1/2 cup raspberry or apricot preserves, or a mixture of the two

1/4 cup (1 ounce) finely chopped walnuts

1 tablespoon granulated sugar

1 tablespoon light brown sugar

1/2 teaspoon Dutch-processed cocoa powder

1/2 teaspoon ground cinnamon

confectioner’s sugar, for dusting

In the bowl of a stand mixer fitted with the paddle attachment, beat the butter and cream cheese on medium-high speed until evenly combined, stopping the mixer once or twice to scrape down the sides and bottom of the bowl, about 2 minutes. Beat in 2 tablespoons of sugar, vanilla, and salt. Reduce the speed to low. Add 1-1/4 cups of the flour and mix just until incorporated, then repeat with the remaining 1 cup of flour. Do not overmix.

Turn out the dough onto a lightly floured work surface. Flour your hands and gently knead to be sure that the ingredients are evenly distributed, about 10 seconds. Divide the dough into thirds. Shape each portion into a 1-inch thick disk and wrap each in plastic wrap. Refrigerate until chilled and firm, about 2 hours.

To make the filling, combine the walnuts, 1 tablespoon granulated sugar, brown sugar, cocoa, and cinnamon in a small bowl; set aside.

Position the racks in the center and top third of the oven and preheat to 350°F. Line two half-sheet pans with parchment paper.

Working with one disk of dough at a time, unwrap and place on a lightly floured work surface. Sprinkle the top of the dough with flour, and roll out into a 13-inch-diameter circle. Using a small offset metal spatula, spread with about 2 tablespoons of the preserves, leaving a 2-inch diameter space in the center of the dough, and a 1-inch border around the edge. Sprinkle the jam with about 2 tablespoons of the sugar mixture. Using a sharp pizza wheel or large knife, cut the dough into quarters, then cut each quarter into 3 wedges, to give a total of 12 wedges.
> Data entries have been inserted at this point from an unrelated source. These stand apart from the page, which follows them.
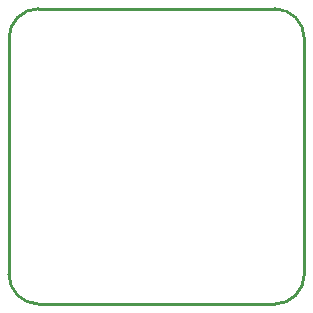
<source format=gko>
G04 ---------------------------- Layer name :KeepOutLayer*
G04 EasyEDA v5.6.15, Thu, 26 Jul 2018 23:13:41 GMT*
G04 a350aba4d1a84c778ca10979b53d7052*
G04 Gerber Generator version 0.2*
G04 Scale: 100 percent, Rotated: No, Reflected: No *
G04 Dimensions in inches *
G04 leading zeros omitted , absolute positions ,2 integer and 4 decimal *
%FSLAX24Y24*%
%MOIN*%
G90*
G70D02*

%ADD56C,0.010000*%
G54D56*
G75*
G01X8858Y0D02*
G3X9843Y985I0J984D01*
G01*
G01X9843Y984D02*
G01X9843Y8858D01*
G75*
G01X9843Y8859D02*
G3X8858Y9843I-984J0D01*
G01*
G01X984Y0D02*
G01X8857Y0D01*
G01X8857Y9842D02*
G01X984Y9842D01*
G75*
G01X984Y9843D02*
G3X0Y8859I0J-984D01*
G01*
G75*
G01X0Y985D02*
G3X984Y0I984J0D01*
G01*
G01X0Y8858D02*
G01X0Y984D01*

%LPD*%
M00*
M02*

</source>
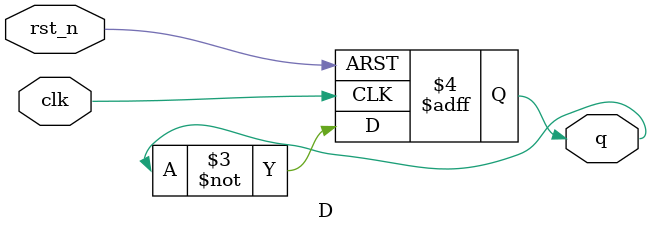
<source format=v>
module D (
	input wire clk,
	input wire rst_n,
	output reg q
);

	always@(posedge clk or negedge rst_n) begin
		if(!rst_n) begin
			q <= 1'd0;
		end else begin
			q <= ~q;
		end
	end

endmodule
</source>
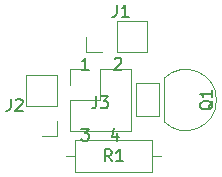
<source format=gto>
G04 #@! TF.GenerationSoftware,KiCad,Pcbnew,5.1.5+dfsg1-2build2*
G04 #@! TF.CreationDate,2022-04-02T17:49:34+02:00*
G04 #@! TF.ProjectId,rincePile,72696e63-6550-4696-9c65-2e6b69636164,rev?*
G04 #@! TF.SameCoordinates,Original*
G04 #@! TF.FileFunction,Legend,Top*
G04 #@! TF.FilePolarity,Positive*
%FSLAX46Y46*%
G04 Gerber Fmt 4.6, Leading zero omitted, Abs format (unit mm)*
G04 Created by KiCad (PCBNEW 5.1.5+dfsg1-2build2) date 2022-04-02 17:49:34*
%MOMM*%
%LPD*%
G04 APERTURE LIST*
%ADD10C,0.150000*%
%ADD11C,0.120000*%
G04 APERTURE END LIST*
D10*
X104440476Y14464285D02*
X104440476Y13797619D01*
X104202380Y14845238D02*
X103964285Y14130952D01*
X104583333Y14130952D01*
X101416666Y14797619D02*
X102035714Y14797619D01*
X101702380Y14416666D01*
X101845238Y14416666D01*
X101940476Y14369047D01*
X101988095Y14321428D01*
X102035714Y14226190D01*
X102035714Y13988095D01*
X101988095Y13892857D01*
X101940476Y13845238D01*
X101845238Y13797619D01*
X101559523Y13797619D01*
X101464285Y13845238D01*
X101416666Y13892857D01*
X104214285Y20702380D02*
X104261904Y20750000D01*
X104357142Y20797619D01*
X104595238Y20797619D01*
X104690476Y20750000D01*
X104738095Y20702380D01*
X104785714Y20607142D01*
X104785714Y20511904D01*
X104738095Y20369047D01*
X104166666Y19797619D01*
X104785714Y19797619D01*
X102035714Y19797619D02*
X101464285Y19797619D01*
X101750000Y19797619D02*
X101750000Y20797619D01*
X101654761Y20654761D01*
X101559523Y20559523D01*
X101464285Y20511904D01*
D11*
X99374000Y14164000D02*
X98044000Y14164000D01*
X99374000Y15494000D02*
X99374000Y14164000D01*
X99374000Y16764000D02*
X96714000Y16764000D01*
X96714000Y16764000D02*
X96714000Y19364000D01*
X99374000Y16764000D02*
X99374000Y19364000D01*
X99374000Y19364000D02*
X96714000Y19364000D01*
X101794000Y21276000D02*
X101794000Y22606000D01*
X103124000Y21276000D02*
X101794000Y21276000D01*
X104394000Y21276000D02*
X104394000Y23936000D01*
X104394000Y23936000D02*
X106994000Y23936000D01*
X104394000Y21276000D02*
X106994000Y21276000D01*
X106994000Y21276000D02*
X106994000Y23936000D01*
X108180000Y12500000D02*
X107410000Y12500000D01*
X100100000Y12500000D02*
X100870000Y12500000D01*
X107410000Y13870000D02*
X100870000Y13870000D01*
X107410000Y11130000D02*
X107410000Y13870000D01*
X100870000Y11130000D02*
X107410000Y11130000D01*
X100870000Y13870000D02*
X100870000Y11130000D01*
X108411522Y15391522D02*
G75*
G03X112850000Y17230000I1838478J1838478D01*
G01*
X108411522Y19068478D02*
G75*
G02X112850000Y17230000I1838478J-1838478D01*
G01*
X108400000Y19030000D02*
X108400000Y15430000D01*
X108000000Y18650000D02*
X108000000Y15850000D01*
X108000000Y15850000D02*
X106000000Y15850000D01*
X106000000Y15850000D02*
X106000000Y18650000D01*
X106000000Y18650000D02*
X108000000Y18650000D01*
X100420000Y19830000D02*
X101750000Y19830000D01*
X100420000Y18500000D02*
X100420000Y19830000D01*
X103020000Y19830000D02*
X105620000Y19830000D01*
X103020000Y17230000D02*
X103020000Y19830000D01*
X100420000Y17230000D02*
X103020000Y17230000D01*
X105620000Y19830000D02*
X105620000Y14630000D01*
X100420000Y17230000D02*
X100420000Y14630000D01*
X100420000Y14630000D02*
X105620000Y14630000D01*
D10*
X95424666Y17311619D02*
X95424666Y16597333D01*
X95377047Y16454476D01*
X95281809Y16359238D01*
X95138952Y16311619D01*
X95043714Y16311619D01*
X95853238Y17216380D02*
X95900857Y17264000D01*
X95996095Y17311619D01*
X96234190Y17311619D01*
X96329428Y17264000D01*
X96377047Y17216380D01*
X96424666Y17121142D01*
X96424666Y17025904D01*
X96377047Y16883047D01*
X95805619Y16311619D01*
X96424666Y16311619D01*
X104416666Y25297619D02*
X104416666Y24583333D01*
X104369047Y24440476D01*
X104273809Y24345238D01*
X104130952Y24297619D01*
X104035714Y24297619D01*
X105416666Y24297619D02*
X104845238Y24297619D01*
X105130952Y24297619D02*
X105130952Y25297619D01*
X105035714Y25154761D01*
X104940476Y25059523D01*
X104845238Y25011904D01*
X103973333Y12047619D02*
X103640000Y12523809D01*
X103401904Y12047619D02*
X103401904Y13047619D01*
X103782857Y13047619D01*
X103878095Y13000000D01*
X103925714Y12952380D01*
X103973333Y12857142D01*
X103973333Y12714285D01*
X103925714Y12619047D01*
X103878095Y12571428D01*
X103782857Y12523809D01*
X103401904Y12523809D01*
X104925714Y12047619D02*
X104354285Y12047619D01*
X104640000Y12047619D02*
X104640000Y13047619D01*
X104544761Y12904761D01*
X104449523Y12809523D01*
X104354285Y12761904D01*
X112547619Y17154761D02*
X112500000Y17059523D01*
X112404761Y16964285D01*
X112261904Y16821428D01*
X112214285Y16726190D01*
X112214285Y16630952D01*
X112452380Y16678571D02*
X112404761Y16583333D01*
X112309523Y16488095D01*
X112119047Y16440476D01*
X111785714Y16440476D01*
X111595238Y16488095D01*
X111500000Y16583333D01*
X111452380Y16678571D01*
X111452380Y16869047D01*
X111500000Y16964285D01*
X111595238Y17059523D01*
X111785714Y17107142D01*
X112119047Y17107142D01*
X112309523Y17059523D01*
X112404761Y16964285D01*
X112452380Y16869047D01*
X112452380Y16678571D01*
X112452380Y18059523D02*
X112452380Y17488095D01*
X112452380Y17773809D02*
X111452380Y17773809D01*
X111595238Y17678571D01*
X111690476Y17583333D01*
X111738095Y17488095D01*
X102666666Y17547619D02*
X102666666Y16833333D01*
X102619047Y16690476D01*
X102523809Y16595238D01*
X102380952Y16547619D01*
X102285714Y16547619D01*
X103047619Y17547619D02*
X103666666Y17547619D01*
X103333333Y17166666D01*
X103476190Y17166666D01*
X103571428Y17119047D01*
X103619047Y17071428D01*
X103666666Y16976190D01*
X103666666Y16738095D01*
X103619047Y16642857D01*
X103571428Y16595238D01*
X103476190Y16547619D01*
X103190476Y16547619D01*
X103095238Y16595238D01*
X103047619Y16642857D01*
M02*

</source>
One at a time, starting at the wide end, fold the corners in about 1/4-inch and then roll up. Do not roll the rugelach too tightly or the filling will ooze out. Wipe your fingers clean after rolling each rugelach to avoid getting jam on the outside of the cookies. Place each rugelach on the pans about 1-inch apart, with the point of each facing down. Curve the ends of the rugelach slightly toward the center to make a crescent. Repeat this process with the other two disks of dough.

Bake until lightly browned, about 30 minutes. Cool completely on the pans. The cookies can be stored in an airtight container for up to 5 days. Just before serving, sift with confectioners’ sugar.